Building a crime classification engine
Using machine learning as an investigative tool to cast light on years of underreporting by the Los Angeles Police Department.
evaluation metrics stemming TF-IDF sparse data support vector machines classification natural language processing
Readings and links
The Los Angeles Police Department underreported serious assaults for years, classifying them as lower-level crimes instead. In a series of separate pieces, the Los Angeles Times analyzes crime reports first by hand and then using machine learning. They eventually uncovered more than 14,000 serious assaults that had been classified as lower-level simple assaults.
Working from a selection of assaults labeled as either serious or simple, we'll train a classifier to detect which is which based on words included on police reports. We'll then turn this classifier back on the dataset itself, seeing if it can detect incorrectly categorized assaults.
This chapter builds on the simple text-analysis techniques learned in the previous chapters, moving to more advanced skills like using all of the words instead of a selection, and using "term-frequency inverse-document-frequency" (TF-IDF) to ignore common words.
Notebooks, Assignments, and Walkthroughs
This walkthrough goes through the start-to-finish process of tracking down misclassified crimes. Be warned that dataset contains multiple descriptions of assaults.
Using LAPD summaries of 160,000 cases of assault, we'll build a classification engine to detect when a report has been downgraded from aggravated assault to simple assault (note that we're the ones performing the downgrading).
While our classifier performed well, how did it work? Let's examine how our classifier succeeds and fails, and see how that may impact our investigation.
The LA Times used two different classifiers that they felt complemented each other in the investigation. Let's see how different machine learning algorithms compare, and how to combine multiple classifiers to cast the widest net for possible downgrades.
Basic data-driven story questions
- What editorial decisions did we make when cleaning or data or putting together this analysis?
- If you wanted to criticize this analysis, what approaches might you take?
Different classifiers provided different results - we tried random forests, logistic regression, and a support vector machine. None of these results matched exactly!
- Which classifier did we have the most faith in, and why?

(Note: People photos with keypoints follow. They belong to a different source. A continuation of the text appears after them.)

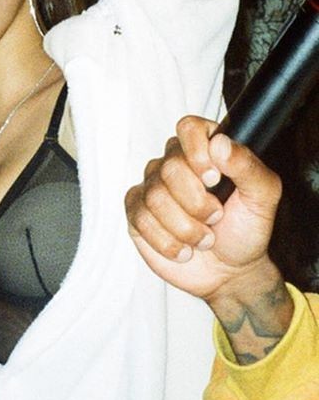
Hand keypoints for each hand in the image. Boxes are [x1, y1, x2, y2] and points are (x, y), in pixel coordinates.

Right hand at [125, 116, 281, 301]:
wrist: (229, 272)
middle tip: (216, 217)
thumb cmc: (245, 230)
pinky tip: (183, 248)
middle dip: (197, 203)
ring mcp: (152, 187)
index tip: (213, 178)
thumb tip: (220, 143)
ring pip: (155, 197)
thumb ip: (248, 167)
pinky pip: (141, 219)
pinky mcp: (137, 212)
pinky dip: (168, 241)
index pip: (189, 128)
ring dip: (186, 228)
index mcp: (205, 151)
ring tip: (204, 238)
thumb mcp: (262, 198)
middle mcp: (174, 164)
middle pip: (170, 168)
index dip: (197, 151)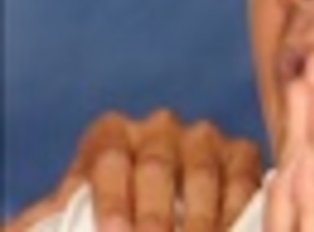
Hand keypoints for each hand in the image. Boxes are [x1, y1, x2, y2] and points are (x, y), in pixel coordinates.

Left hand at [4, 109, 262, 231]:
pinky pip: (242, 178)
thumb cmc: (111, 216)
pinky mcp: (241, 152)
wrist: (155, 212)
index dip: (113, 202)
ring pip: (203, 173)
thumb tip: (35, 226)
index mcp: (111, 133)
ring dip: (198, 220)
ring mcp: (204, 136)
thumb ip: (53, 217)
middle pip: (158, 166)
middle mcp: (160, 126)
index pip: (110, 160)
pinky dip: (236, 210)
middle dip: (156, 217)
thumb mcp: (77, 211)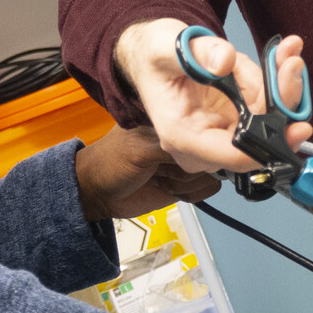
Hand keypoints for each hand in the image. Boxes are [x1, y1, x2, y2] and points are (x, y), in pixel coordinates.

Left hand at [75, 124, 221, 221]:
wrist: (99, 194)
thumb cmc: (110, 163)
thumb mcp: (140, 149)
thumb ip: (172, 147)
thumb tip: (203, 151)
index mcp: (172, 118)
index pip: (206, 124)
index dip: (202, 140)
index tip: (186, 153)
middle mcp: (183, 138)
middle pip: (214, 152)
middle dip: (190, 166)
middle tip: (162, 167)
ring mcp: (187, 161)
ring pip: (212, 174)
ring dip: (185, 183)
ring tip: (161, 177)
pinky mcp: (187, 182)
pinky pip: (207, 190)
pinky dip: (190, 194)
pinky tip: (168, 188)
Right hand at [113, 18, 311, 172]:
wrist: (154, 56)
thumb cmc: (155, 57)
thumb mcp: (166, 46)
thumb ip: (196, 53)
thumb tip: (225, 62)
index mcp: (182, 136)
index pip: (233, 154)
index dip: (269, 144)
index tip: (297, 126)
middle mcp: (206, 144)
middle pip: (260, 138)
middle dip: (282, 100)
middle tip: (292, 64)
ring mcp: (225, 133)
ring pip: (270, 121)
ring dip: (283, 86)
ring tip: (287, 52)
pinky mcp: (239, 120)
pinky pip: (269, 107)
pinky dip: (278, 83)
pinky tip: (283, 57)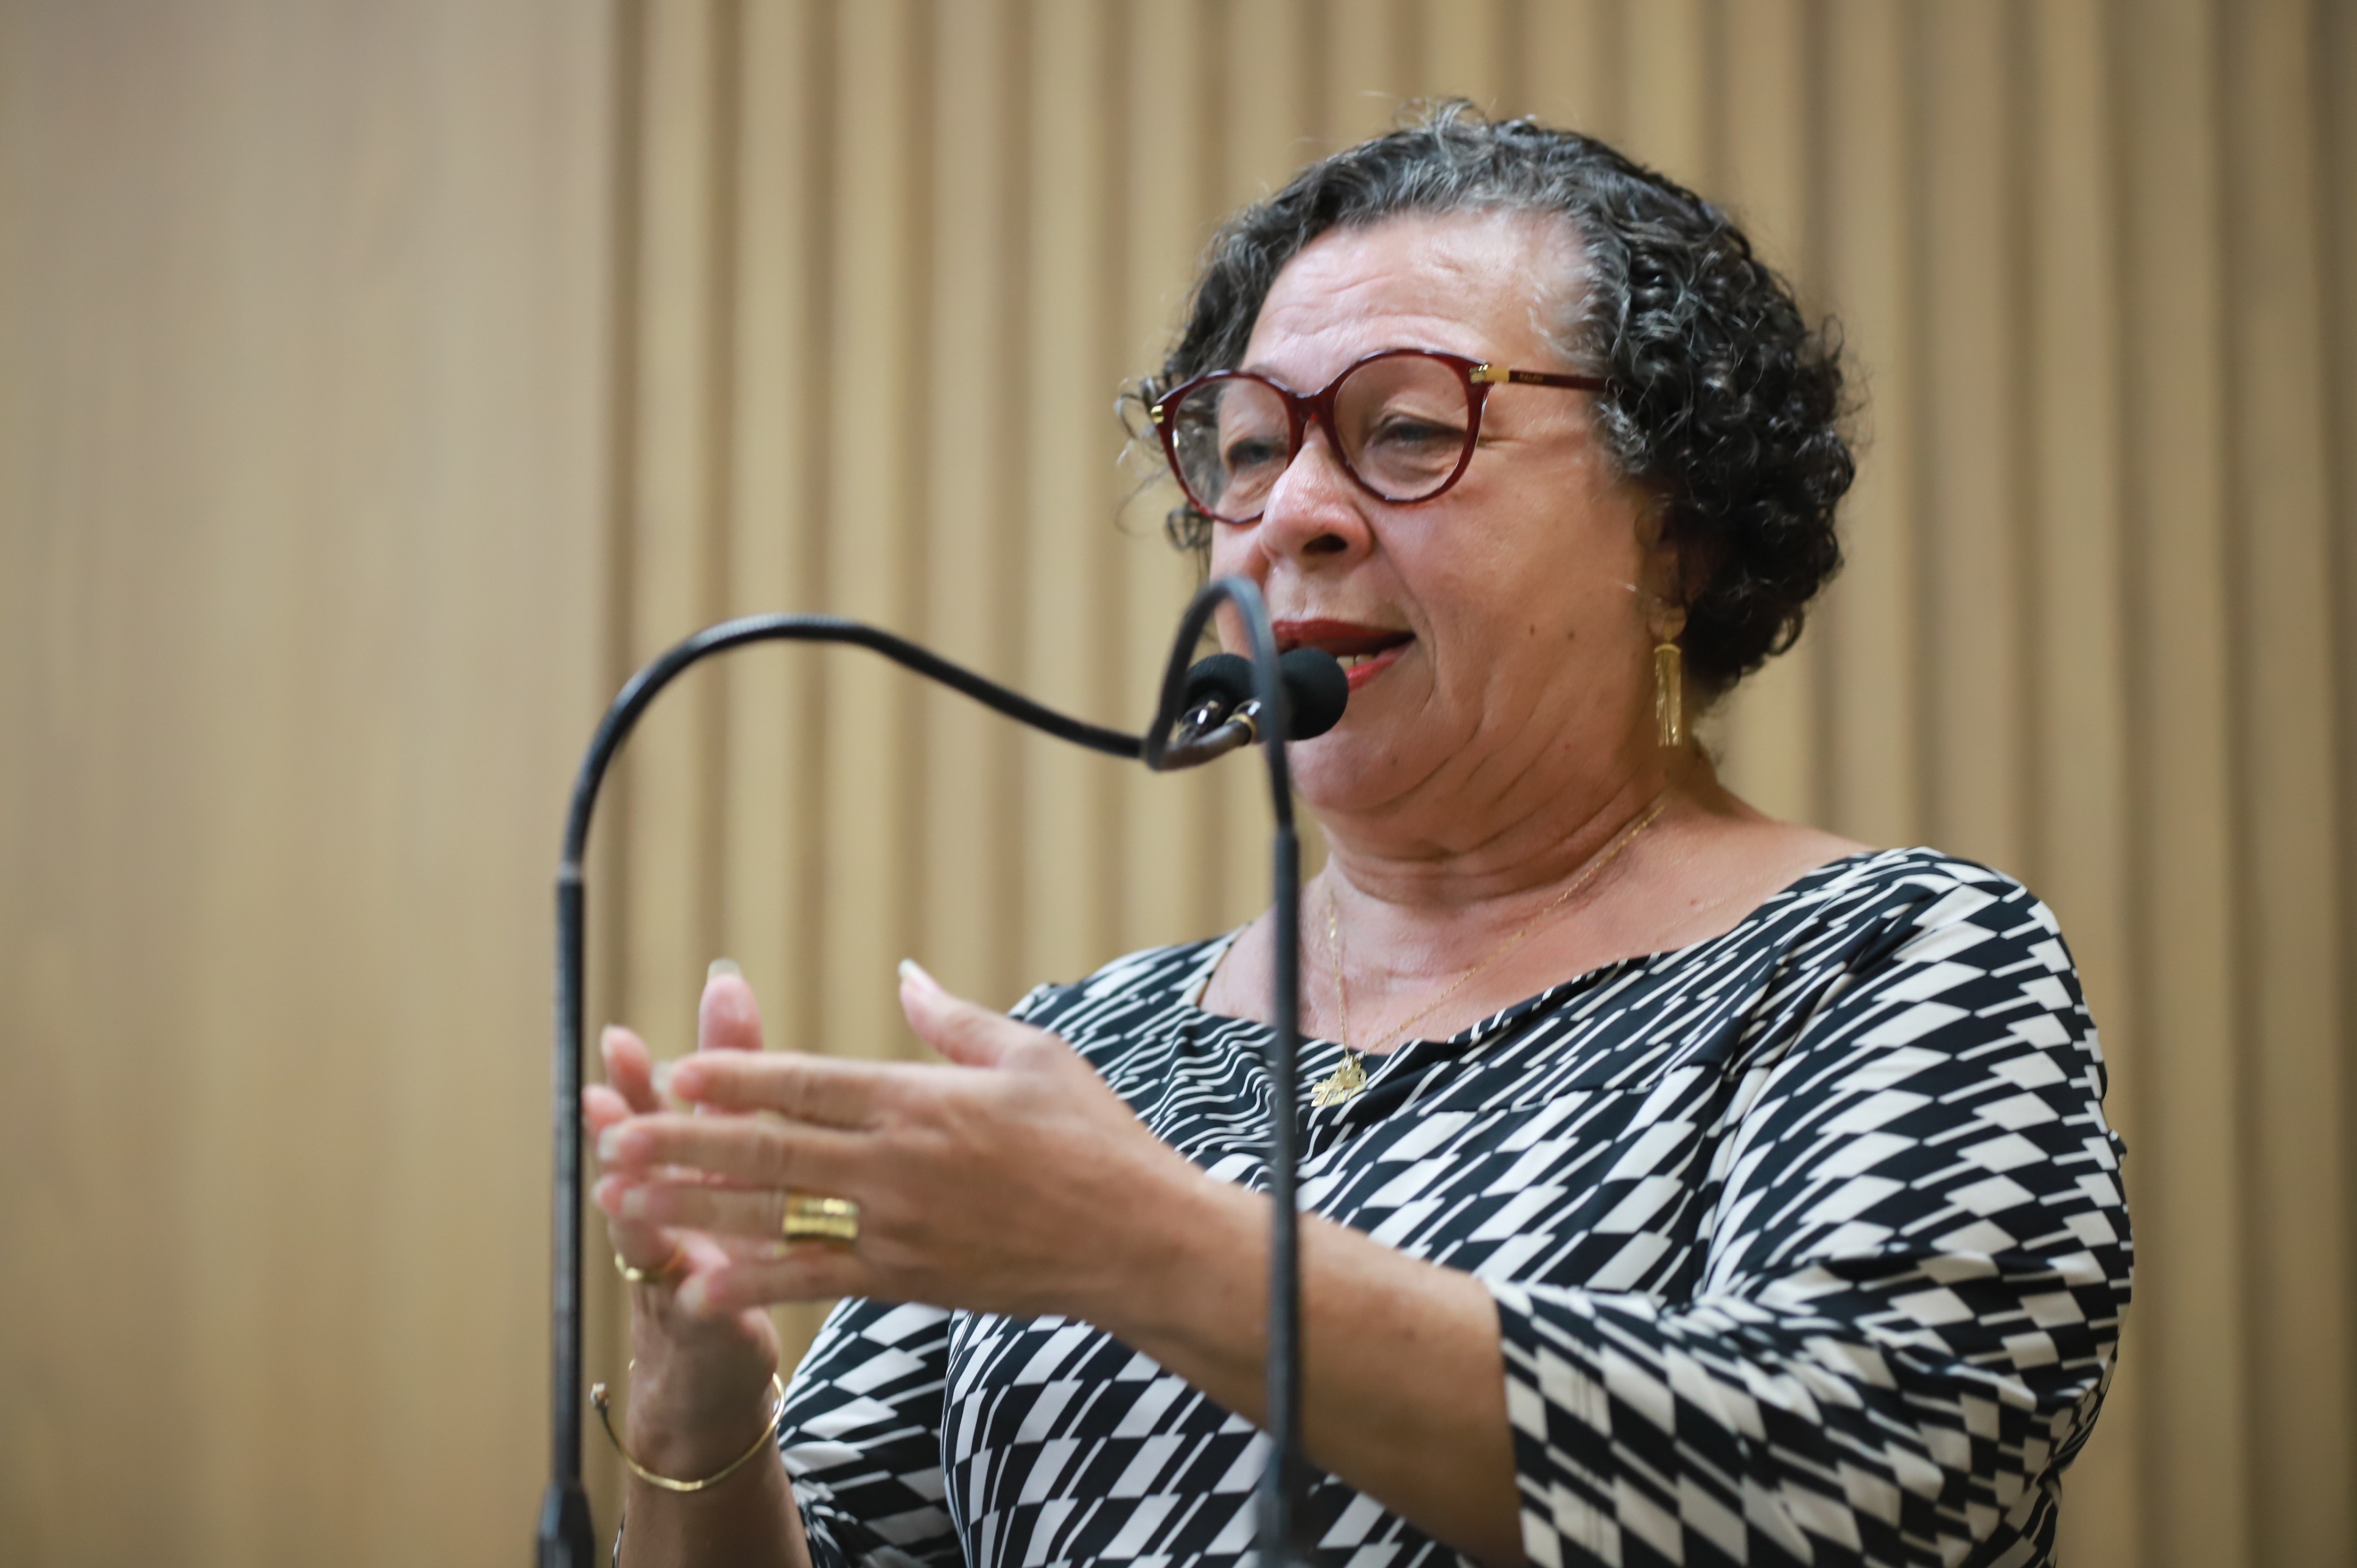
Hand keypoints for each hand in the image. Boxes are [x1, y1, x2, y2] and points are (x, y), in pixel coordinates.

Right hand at [583, 967, 781, 1474]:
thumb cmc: (736, 1234)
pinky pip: (696, 1301)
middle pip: (649, 1149)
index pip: (688, 1097)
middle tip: (613, 1064)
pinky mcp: (700, 1318)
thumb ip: (746, 1081)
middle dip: (635, 1106)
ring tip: (610, 1173)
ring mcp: (676, 1262)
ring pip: (648, 1222)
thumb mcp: (742, 1158)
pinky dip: (692, 1287)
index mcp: (699, 1158)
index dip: (674, 1058)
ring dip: (632, 1196)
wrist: (718, 1353)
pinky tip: (682, 1272)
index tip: (665, 1013)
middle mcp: (672, 1203)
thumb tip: (733, 984)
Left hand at [591, 961, 1207, 1327]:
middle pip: (770, 1152)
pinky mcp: (907, 1281)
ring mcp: (898, 1228)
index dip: (736, 1079)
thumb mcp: (1032, 1056)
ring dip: (692, 1210)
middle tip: (613, 1139)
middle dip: (683, 1145)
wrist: (1136, 1242)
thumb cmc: (1094, 1139)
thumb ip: (954, 1020)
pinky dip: (754, 1286)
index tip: (675, 1072)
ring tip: (624, 1204)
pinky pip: (815, 1282)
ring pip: (774, 1218)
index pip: (809, 1085)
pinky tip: (698, 1289)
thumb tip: (904, 976)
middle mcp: (898, 1164)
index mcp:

- How comfortable should we/can we be with our results if we don't have an understanding of the math or technology behind the processes?
- Should/does that lack of understanding limit what we can/should do with our results?
- If we don't have much of an understanding of the lower-level processes, how can we protect ourselves from being wrong?
We've been predicting whether a crime has potentially been misclassified as something of a lower severity. This won't be perfect - no matter how good we get, we'll definitely be wrong with our guesses sometimes. For these questions, it's important to think about what we are doing with these results.
- What are the consequences of us misclassifying crimes? How about for the LAPD?
- What are the consequences of predicting "minor" for a crime that should actually have been classified as "major?"
- Is that different from predicting "major" for a crime that should actually have been classified as "minor?"
- Are there processes are in place that might limit the negative repercussions of incorrect assessments? If not, what could be done?
With publishing this analysis, we're releasing a lot of somewhat detailed crime reports.
- Are there any ethical concerns with publishing this dataset?
- If so, what steps could be taken to limit the unintended consequences of publishing this data?